Here was another Washington divided and angry, hoping its problems could be solved on election night.
At stake was a part-time position that paid $600 per month, but Washington’s mayoral campaign had clear parallels to the national moment. On one side was the incumbent, Willie Burns, 57, the only black mayor in the town’s 231-year history, who kept a commemorative President Obama plate in a crystal case at his home. His great-grandparents had “come off these nearby plantations,” he said. He had spent millions in city funds as mayor to revive a destitute neighborhood and expand poverty programs. Now, with the unemployment rate stuck at 12 percent, he wanted to increase spending on assistance programs again.

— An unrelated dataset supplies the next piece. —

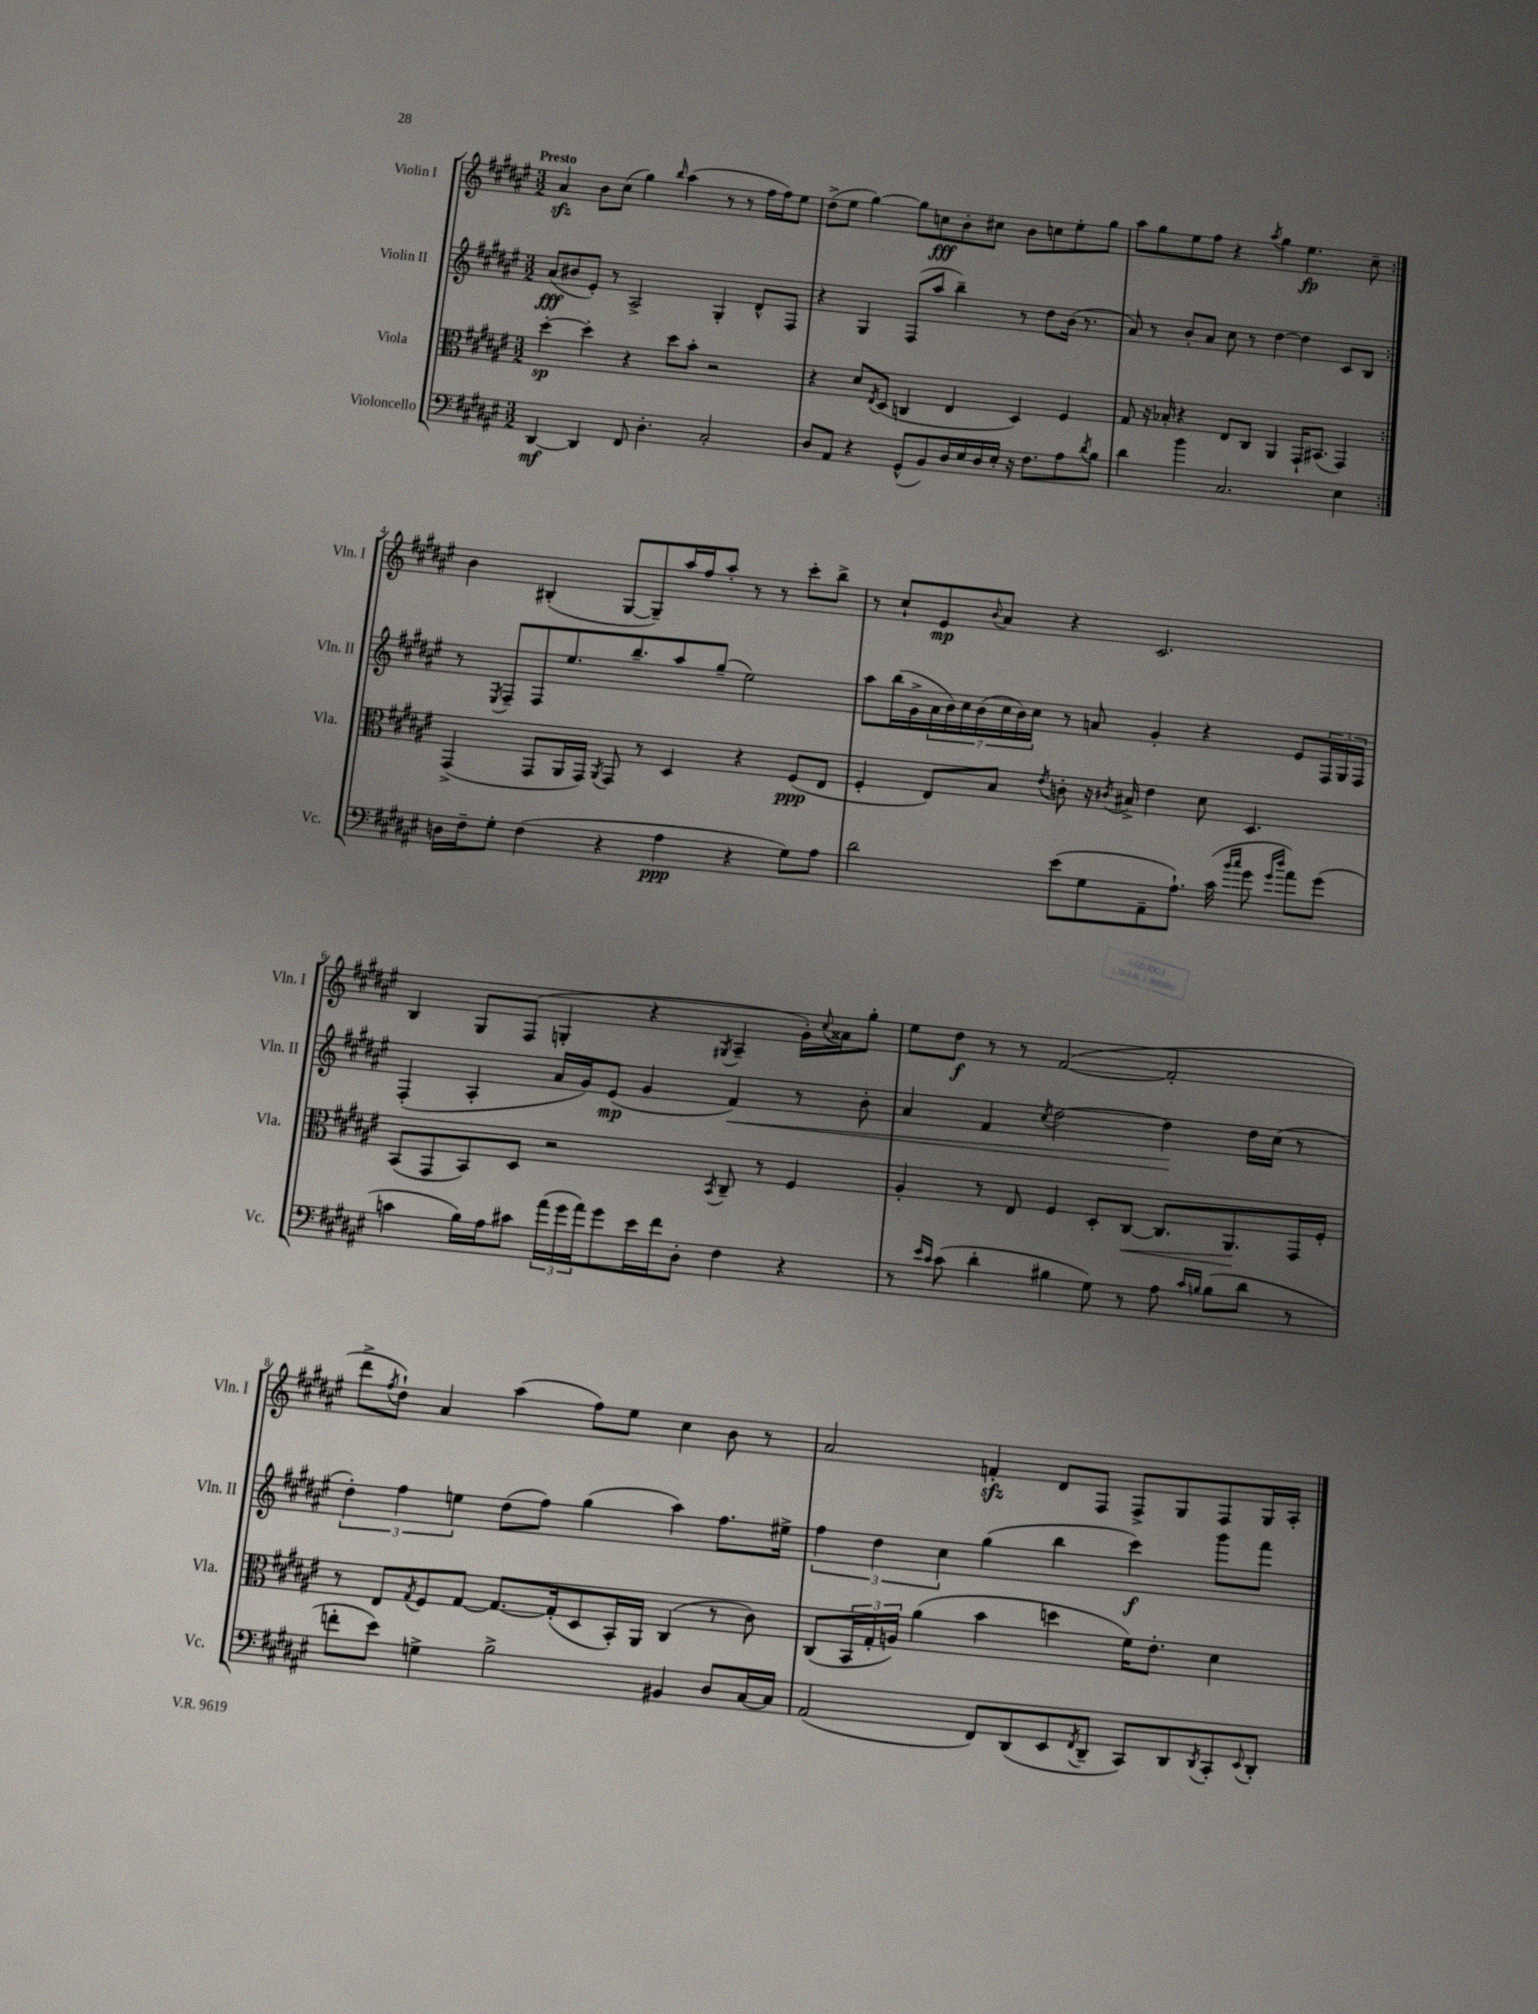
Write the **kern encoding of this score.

Opposing him was city council member Ames Barnett, a white, Republican, 35-year-old owner of a $13 million construction business whose great-grandparents had lived in an estate that had become the town’s museum of the Confederacy. His family had lived in Washington for six generations — committed conservatives and Baptists. He wanted to cut property taxes and tighten the budget.
“What we have here are two opposite visions,” he said.
Would government in Washington be big or small? Liberal or conservative? Black or white?
As the time on the courthouse clock neared 8 p.m., more people arrived at the town square, eager to find out. It is a Washington tradition after elections to come to the courthouse, where officials tally the votes upstairs and announce the winner on the steps. Some people waited in their pickup trucks with the windows down and hummed along to revival music. Others smoked vanilla-scented cigars under a statue of a Confederate soldier while watching the clock.
The square has always been where Washington transitions from one era to the next. It was where the Wednesday slave market opened and closed; where Jefferson Davis met with the Confederate government for the final time; where the textile companies boomed and then shuttered. Now, half of the storefronts sat empty. Nearby Victorian houses had been sold at foreclosure auctions to out-of-town investors. A gridlocked city government had done more to prevent progress than to forge it. More than 70 percent of residents had turned out to vote in the mayor’s race, eager to push the town in one direction or the other.